── GIVEN TEXT ──

In preventing severe COVID-19, investigators observed 30 such cases among placebo participants, versus none in the mRNA-1273 group.
Investigators additionally observed consistent mRNA-1273 efficacy across subgroups stratified by age, sex, race and ethnic groups. Participants positive for SARS-CoV-2 at baseline were completely prevented from COVID-19 in the vaccine group. A small subset of patients (n = 15) who received mRNA-1273 were positive for SARS-CoV-2 by RT-PCR at their second dose visit but had no COVID-19 symptoms.
Solicited injection-site adverse events were far more frequent at both the first (84.2%) and second dose (88.6%) of mRNA-1273, versus placebo (19.8% and 18.8%, respectively). That said, vaccine-associated injection-site events were mostly grade 1 or 2 in severity and lasted approximately 3 days after each dose, investigators wrote.
The most common injection-site event was pain (86%).
Solicited systemic adverse events occurred more often in the mRNA-1273 doses (54.9% and 79.4%) than placebo doses (42.2% and 36.5%). As with injection-site adverse events, systemic adverse events were more common among younger participants versus older participants. They were also less common in participants positive for SARS-CoV-2 at baseline.
Investigators reported 3 deaths in the placebo group, and 2 in the vaccine group—one from cardiopulmonary arrest and one by suicide. Both treatment arms reported similarly low frequency of grade 3 adverse events and serious adverse events (0.6% in both groups).
As was discussed during the mRNA-1273 Vaccines and Related Biologic Products Advisory Committee (VRBPAC) meeting this month, Bell’s palsy occurred in 3 participants administered mRNA-1273 In the 28 days post-administration.
“Adverse events that were deemed by the trial team to be related to the vaccine or placebo were reported among 4.5% of participants in the placebo group and 8.2% in the mRNA-1273 group,” investigators wrote. “The most common treatment-related adverse events in the placebo group and the mRNA-1273 group were fatigue and headache.”
Investigators stressed the significance of the preliminary COVE Study findings—having been accompanied in Moderna’s EUA application earlier this year, and representing historic outcomes for an mRNA vaccine designed in mere days to respond to a pandemic.
What’s more, its current 94.1% efficacy mark is borderline historic in the context of respiratory virus prevention. Time may show that number was inflated.

───

PROBLEM 1
In one to three sentences, explain why the investigators stress the significance of the preliminary COVE Study findings, using the reason the mRNA-1273 trial text gives.
PROBLEM 2
Pick up the mRNA-1273 trial text after its last sentence and carry it forward.
The records have no connection to the mRNA-1273 trial text.

── SUPPLIED MATERIAL ──

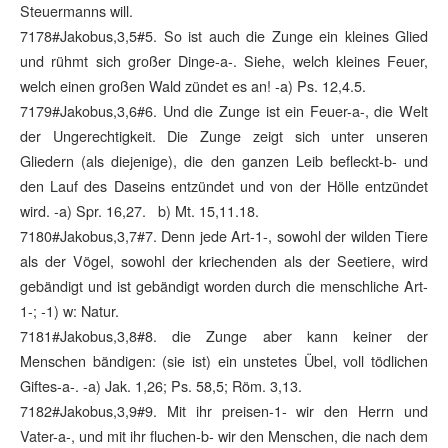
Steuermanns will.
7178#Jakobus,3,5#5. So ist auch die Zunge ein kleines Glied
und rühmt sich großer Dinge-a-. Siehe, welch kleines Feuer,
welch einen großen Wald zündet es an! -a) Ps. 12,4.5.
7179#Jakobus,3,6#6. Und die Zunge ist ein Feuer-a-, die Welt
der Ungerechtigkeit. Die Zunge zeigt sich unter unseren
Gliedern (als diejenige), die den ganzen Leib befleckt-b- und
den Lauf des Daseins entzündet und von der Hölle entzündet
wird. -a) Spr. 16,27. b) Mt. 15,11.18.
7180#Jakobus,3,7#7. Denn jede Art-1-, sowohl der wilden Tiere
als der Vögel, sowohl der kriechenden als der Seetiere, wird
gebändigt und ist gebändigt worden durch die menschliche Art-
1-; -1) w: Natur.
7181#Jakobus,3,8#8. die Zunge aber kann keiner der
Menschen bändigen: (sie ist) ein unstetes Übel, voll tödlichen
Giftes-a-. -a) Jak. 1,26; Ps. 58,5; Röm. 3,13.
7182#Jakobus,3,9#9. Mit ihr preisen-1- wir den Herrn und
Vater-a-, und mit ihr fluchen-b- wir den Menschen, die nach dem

───
── SUPPLIED MATERIAL ──

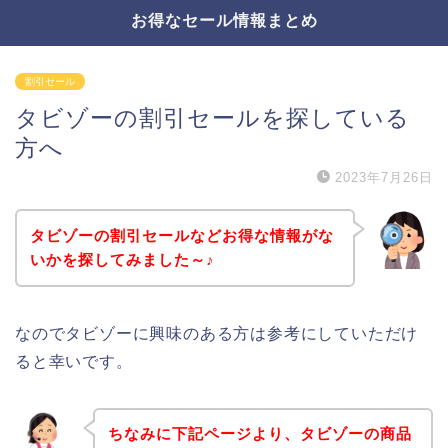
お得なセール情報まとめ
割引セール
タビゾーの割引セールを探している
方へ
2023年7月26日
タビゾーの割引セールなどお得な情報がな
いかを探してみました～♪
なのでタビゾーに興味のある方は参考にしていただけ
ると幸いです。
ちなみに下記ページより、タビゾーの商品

───
── SUPPLIED MATERIAL ──

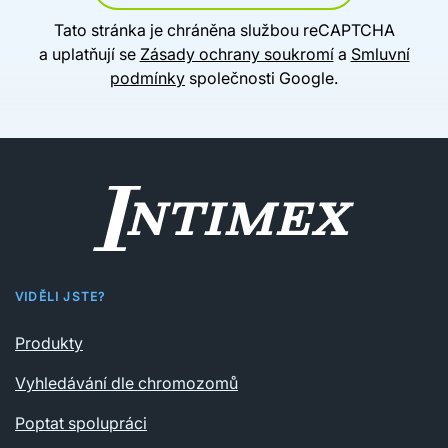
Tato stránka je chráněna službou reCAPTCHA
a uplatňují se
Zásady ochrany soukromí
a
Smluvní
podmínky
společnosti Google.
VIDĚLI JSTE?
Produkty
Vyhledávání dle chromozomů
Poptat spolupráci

───

WRITTEN REPLY 1
The findings had accompanied Moderna's EUA application earlier this year. They also represent historic outcomes for an mRNA vaccine that was designed in mere days to respond to a pandemic.

WRITTEN REPLY 2
“The magnitude of mRNA-1273 vaccine efficacy at preventing symptomatic SARS-CoV-2 infection is higher than the efficacy observed for vaccines for respiratory viruses, such as the inactivated influenza vaccine against symptomatic, virologically confirmed disease in adults, for which studies have shown a pooled efficacy of 59%,” investigators wrote. “This high apparent efficacy of mRNA-1273 is based on short-term data, and waning of efficacy over time has been demonstrated with other vaccines.”
Investigators likened the reported efficacy outcomes to that of BNT162b2, the mRNA COVID-19 vaccine from Pfizer and BioNTech which was granted EUA only a week before the Moderna product.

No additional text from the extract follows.